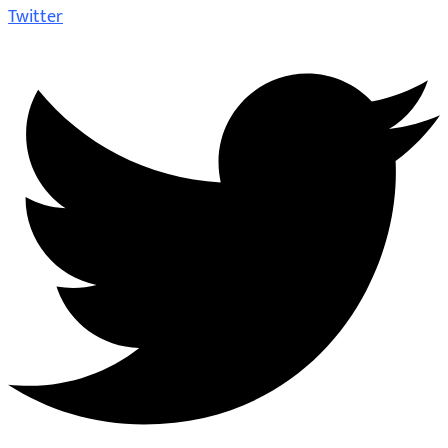
Twitter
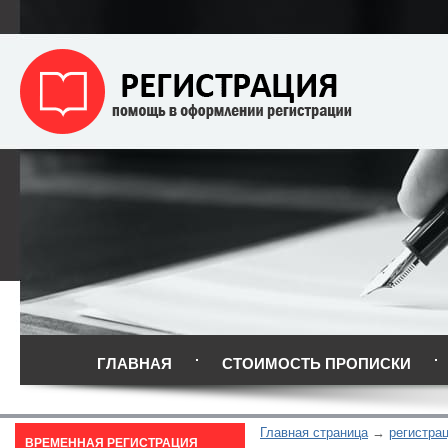
ГЛАВНАЯ
СТОИМОСТЬ ПРОПИСКИ
Главная страница
регистрац
ВРЕМЕННАЯ РЕГИСТРАЦИЯ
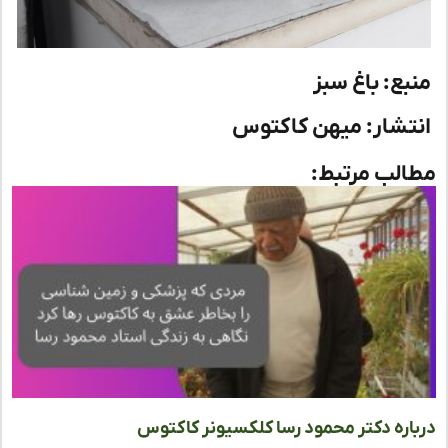
بع: باغ سبز
تشار: میهن کاکتوس
لب مرتبط:
اره دکتر محمود رسا کلکسیونر کاکتوس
# # #
— What to produce —
From the listing, copy every line where the string "کاکتوس" appears.

— Task response —
تشار: میهن کاکتوس
اره دکتر محمود رسا کلکسیونر کاکتوس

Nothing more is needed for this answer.